From the type-coverage breakdown, reproduce the passage that begins at the words "Weak to STABs" and stops after the words "Lopunny-M, Sableye-M, Tyranitar(-M)".

## Text passage
....

Since mono-attacking and potential coverage has come up, I’ve broken down each STAB’s coverage individually for assessing said coverage necessities. All three typings absolutely need both STABs on the set, imo, although in the case of Electric / Fairy, it can get away with only Fairy / Fire if for some reason I can’t imagine it chooses to forego Electric attacks.

Electric / Fairy

2x: Ground, Poison
1x: Fairy, Fire, Ghost, Grass, Ice, Normal, Psychic, Steel, Rock, Water
1/2x: Bug, Dark, Electric, Fighting, Flying
0x: Dragon

Weak to STABs (22*):
  • Electric (8): Azumarill, Charizard-Y, Gyarados, Manaphy, Skarmory, Slowbro(-M), Starmie, Talonflame
  • Fairy (12): Altaria-M, Breloom, Conkeldurr, Dragonite, Gallade-M, Garchomp, Kyurem-B, Latias, Latios, Lopunny-M, Sableye-M, Tyranitar(-M)

....

## Input data

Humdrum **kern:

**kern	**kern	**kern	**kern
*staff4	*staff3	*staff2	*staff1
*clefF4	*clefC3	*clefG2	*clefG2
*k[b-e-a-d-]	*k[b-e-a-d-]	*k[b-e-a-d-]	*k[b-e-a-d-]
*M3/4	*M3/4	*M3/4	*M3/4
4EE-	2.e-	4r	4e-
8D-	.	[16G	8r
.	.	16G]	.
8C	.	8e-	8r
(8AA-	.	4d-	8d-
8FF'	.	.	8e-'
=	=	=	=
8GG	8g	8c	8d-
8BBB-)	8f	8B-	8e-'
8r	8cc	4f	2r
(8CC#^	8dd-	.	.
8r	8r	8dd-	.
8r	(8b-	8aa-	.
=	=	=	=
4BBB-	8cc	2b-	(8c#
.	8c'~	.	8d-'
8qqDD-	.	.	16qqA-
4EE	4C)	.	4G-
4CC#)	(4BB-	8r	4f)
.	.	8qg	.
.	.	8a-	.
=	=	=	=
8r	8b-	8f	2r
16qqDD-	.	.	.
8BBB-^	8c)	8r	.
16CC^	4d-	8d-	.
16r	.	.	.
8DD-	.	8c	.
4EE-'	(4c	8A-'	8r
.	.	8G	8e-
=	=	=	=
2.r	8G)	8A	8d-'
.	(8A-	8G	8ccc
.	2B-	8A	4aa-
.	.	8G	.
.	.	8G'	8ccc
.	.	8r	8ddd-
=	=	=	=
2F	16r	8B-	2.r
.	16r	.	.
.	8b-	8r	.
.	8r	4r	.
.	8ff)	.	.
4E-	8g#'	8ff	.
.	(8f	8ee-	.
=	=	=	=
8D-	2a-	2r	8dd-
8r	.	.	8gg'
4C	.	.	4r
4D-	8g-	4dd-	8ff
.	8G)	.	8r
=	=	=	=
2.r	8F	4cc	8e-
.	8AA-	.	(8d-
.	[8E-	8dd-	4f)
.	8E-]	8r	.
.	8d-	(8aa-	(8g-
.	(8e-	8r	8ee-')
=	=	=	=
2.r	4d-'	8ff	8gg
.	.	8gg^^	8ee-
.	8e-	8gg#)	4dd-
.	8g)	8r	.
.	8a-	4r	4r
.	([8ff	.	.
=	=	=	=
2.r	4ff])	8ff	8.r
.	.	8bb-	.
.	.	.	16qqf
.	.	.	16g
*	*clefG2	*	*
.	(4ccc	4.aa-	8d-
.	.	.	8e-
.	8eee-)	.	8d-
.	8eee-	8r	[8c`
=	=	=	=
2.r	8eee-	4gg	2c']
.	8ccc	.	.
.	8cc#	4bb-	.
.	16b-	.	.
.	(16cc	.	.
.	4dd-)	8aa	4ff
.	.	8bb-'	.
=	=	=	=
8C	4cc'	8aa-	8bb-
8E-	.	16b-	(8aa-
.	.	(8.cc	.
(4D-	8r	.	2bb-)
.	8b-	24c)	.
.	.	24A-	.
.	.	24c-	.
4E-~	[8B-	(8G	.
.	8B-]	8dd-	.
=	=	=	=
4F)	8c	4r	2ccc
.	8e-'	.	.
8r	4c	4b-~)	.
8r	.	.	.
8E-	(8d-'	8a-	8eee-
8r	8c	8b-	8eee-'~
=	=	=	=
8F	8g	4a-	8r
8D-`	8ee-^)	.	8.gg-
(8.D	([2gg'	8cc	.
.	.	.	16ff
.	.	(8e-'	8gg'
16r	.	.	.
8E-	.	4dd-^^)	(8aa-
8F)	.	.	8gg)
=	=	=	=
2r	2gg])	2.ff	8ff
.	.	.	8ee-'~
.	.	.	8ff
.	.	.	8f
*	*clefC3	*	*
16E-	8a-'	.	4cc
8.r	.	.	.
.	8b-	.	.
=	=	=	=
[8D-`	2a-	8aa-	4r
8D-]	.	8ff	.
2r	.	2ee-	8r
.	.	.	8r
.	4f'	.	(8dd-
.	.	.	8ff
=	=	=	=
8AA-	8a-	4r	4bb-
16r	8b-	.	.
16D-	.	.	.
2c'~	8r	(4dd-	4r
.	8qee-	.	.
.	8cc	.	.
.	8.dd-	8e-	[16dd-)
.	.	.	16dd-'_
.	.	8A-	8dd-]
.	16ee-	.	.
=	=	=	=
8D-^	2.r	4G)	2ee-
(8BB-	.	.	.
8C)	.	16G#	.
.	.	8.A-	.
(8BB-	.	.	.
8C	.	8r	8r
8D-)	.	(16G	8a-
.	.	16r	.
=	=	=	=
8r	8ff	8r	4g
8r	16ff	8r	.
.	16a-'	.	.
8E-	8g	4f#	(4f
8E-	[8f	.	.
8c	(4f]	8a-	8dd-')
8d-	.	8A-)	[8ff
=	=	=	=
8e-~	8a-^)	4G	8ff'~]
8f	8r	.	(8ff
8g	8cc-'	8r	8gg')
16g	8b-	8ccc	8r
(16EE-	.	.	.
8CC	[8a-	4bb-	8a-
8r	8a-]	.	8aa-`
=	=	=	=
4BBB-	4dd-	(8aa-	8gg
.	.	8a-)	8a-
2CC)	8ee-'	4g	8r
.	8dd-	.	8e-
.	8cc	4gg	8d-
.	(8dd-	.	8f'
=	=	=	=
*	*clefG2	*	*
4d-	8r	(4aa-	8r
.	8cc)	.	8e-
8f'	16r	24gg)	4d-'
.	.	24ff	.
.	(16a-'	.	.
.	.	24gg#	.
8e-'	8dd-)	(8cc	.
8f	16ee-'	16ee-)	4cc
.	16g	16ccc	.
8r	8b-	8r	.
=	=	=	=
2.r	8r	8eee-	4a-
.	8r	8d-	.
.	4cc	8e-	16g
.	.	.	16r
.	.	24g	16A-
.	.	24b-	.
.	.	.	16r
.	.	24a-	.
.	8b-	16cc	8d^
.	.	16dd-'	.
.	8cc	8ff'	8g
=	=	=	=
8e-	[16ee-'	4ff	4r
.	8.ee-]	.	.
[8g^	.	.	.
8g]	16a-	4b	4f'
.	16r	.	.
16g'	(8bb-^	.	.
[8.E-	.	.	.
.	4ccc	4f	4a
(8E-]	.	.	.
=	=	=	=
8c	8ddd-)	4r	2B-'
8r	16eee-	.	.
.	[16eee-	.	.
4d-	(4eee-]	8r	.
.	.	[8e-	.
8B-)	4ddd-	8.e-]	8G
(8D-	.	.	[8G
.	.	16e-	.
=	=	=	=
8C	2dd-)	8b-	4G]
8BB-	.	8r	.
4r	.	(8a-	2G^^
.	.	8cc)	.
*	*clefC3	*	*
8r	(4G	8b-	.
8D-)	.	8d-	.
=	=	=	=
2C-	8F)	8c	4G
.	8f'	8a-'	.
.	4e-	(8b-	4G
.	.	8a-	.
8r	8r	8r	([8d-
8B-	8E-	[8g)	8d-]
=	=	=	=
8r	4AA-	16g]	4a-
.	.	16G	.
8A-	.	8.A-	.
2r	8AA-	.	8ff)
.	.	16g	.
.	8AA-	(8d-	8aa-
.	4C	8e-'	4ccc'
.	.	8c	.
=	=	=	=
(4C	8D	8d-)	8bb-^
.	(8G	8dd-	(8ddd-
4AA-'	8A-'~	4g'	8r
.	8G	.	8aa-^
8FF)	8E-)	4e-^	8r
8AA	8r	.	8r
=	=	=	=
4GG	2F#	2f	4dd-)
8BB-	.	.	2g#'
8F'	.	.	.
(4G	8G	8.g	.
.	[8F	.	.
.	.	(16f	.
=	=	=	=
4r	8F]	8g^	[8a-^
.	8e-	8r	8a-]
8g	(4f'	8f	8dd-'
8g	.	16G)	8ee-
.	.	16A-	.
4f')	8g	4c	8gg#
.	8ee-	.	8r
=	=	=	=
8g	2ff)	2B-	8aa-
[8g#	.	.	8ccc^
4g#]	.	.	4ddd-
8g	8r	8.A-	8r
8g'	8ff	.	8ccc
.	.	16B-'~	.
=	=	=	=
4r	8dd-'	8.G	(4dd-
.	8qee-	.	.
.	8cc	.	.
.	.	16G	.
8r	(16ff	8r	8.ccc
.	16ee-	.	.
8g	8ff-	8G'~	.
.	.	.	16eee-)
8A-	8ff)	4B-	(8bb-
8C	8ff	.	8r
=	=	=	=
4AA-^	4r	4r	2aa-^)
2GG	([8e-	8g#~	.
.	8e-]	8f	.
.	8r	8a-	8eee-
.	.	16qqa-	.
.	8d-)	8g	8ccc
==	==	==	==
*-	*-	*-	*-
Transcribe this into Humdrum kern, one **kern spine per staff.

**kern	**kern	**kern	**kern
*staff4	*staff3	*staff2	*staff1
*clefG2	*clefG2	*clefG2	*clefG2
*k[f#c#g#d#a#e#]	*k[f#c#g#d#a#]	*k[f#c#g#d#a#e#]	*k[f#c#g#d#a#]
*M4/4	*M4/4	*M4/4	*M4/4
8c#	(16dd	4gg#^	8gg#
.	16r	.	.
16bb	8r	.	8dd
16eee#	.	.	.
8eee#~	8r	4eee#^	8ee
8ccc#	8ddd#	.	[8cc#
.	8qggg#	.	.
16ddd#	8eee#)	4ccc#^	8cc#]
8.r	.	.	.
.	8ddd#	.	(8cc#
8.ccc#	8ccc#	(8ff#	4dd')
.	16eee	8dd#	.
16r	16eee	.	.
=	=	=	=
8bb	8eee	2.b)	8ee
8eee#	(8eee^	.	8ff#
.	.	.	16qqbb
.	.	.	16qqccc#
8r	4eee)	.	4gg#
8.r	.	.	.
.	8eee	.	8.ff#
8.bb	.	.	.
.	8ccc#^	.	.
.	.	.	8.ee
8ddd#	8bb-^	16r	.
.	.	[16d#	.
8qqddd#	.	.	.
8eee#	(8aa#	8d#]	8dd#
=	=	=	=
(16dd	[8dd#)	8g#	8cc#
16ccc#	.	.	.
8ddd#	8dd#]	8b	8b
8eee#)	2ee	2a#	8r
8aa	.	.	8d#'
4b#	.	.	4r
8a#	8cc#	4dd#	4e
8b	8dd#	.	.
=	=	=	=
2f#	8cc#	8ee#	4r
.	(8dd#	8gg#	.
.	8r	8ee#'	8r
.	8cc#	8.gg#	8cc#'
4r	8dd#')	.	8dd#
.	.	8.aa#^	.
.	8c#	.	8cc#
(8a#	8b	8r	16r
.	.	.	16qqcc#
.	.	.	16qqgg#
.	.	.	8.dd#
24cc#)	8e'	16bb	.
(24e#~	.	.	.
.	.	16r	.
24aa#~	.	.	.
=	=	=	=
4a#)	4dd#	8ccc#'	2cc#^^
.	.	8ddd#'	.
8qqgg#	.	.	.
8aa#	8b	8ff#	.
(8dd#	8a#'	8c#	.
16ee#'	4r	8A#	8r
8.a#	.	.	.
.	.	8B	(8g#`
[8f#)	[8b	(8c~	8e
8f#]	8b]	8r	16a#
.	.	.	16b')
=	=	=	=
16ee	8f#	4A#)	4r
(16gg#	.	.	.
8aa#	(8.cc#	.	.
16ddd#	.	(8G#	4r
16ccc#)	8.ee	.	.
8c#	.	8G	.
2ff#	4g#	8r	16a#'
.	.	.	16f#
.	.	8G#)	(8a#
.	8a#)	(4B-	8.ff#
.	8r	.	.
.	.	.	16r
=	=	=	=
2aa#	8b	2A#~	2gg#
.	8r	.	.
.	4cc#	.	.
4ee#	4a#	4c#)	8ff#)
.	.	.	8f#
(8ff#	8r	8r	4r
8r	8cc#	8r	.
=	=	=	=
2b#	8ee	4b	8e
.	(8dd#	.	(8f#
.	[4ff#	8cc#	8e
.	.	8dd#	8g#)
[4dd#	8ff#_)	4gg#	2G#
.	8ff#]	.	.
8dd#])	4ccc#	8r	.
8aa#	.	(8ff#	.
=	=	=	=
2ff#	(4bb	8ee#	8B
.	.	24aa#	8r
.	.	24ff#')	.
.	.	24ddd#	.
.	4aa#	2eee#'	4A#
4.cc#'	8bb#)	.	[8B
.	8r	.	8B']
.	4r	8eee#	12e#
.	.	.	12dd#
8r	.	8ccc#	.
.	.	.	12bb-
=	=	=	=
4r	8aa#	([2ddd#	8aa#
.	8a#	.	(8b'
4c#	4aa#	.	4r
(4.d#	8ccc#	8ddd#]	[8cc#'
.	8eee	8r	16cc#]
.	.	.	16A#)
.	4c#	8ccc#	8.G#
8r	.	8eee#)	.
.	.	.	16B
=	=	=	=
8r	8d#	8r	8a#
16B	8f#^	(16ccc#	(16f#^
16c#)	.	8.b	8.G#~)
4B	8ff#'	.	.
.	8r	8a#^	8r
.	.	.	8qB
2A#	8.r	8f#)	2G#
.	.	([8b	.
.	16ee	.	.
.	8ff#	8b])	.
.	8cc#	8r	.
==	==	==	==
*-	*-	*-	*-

....

## Written response
Weak to STABs (22*):
  • Electric (8): Azumarill, Charizard-Y, Gyarados, Manaphy, Skarmory, Slowbro(-M), Starmie, Talonflame
  • Fairy (12): Altaria-M, Breloom, Conkeldurr, Dragonite, Gallade-M, Garchomp, Kyurem-B, Latias, Latios, Lopunny-M, Sableye-M, Tyranitar(-M)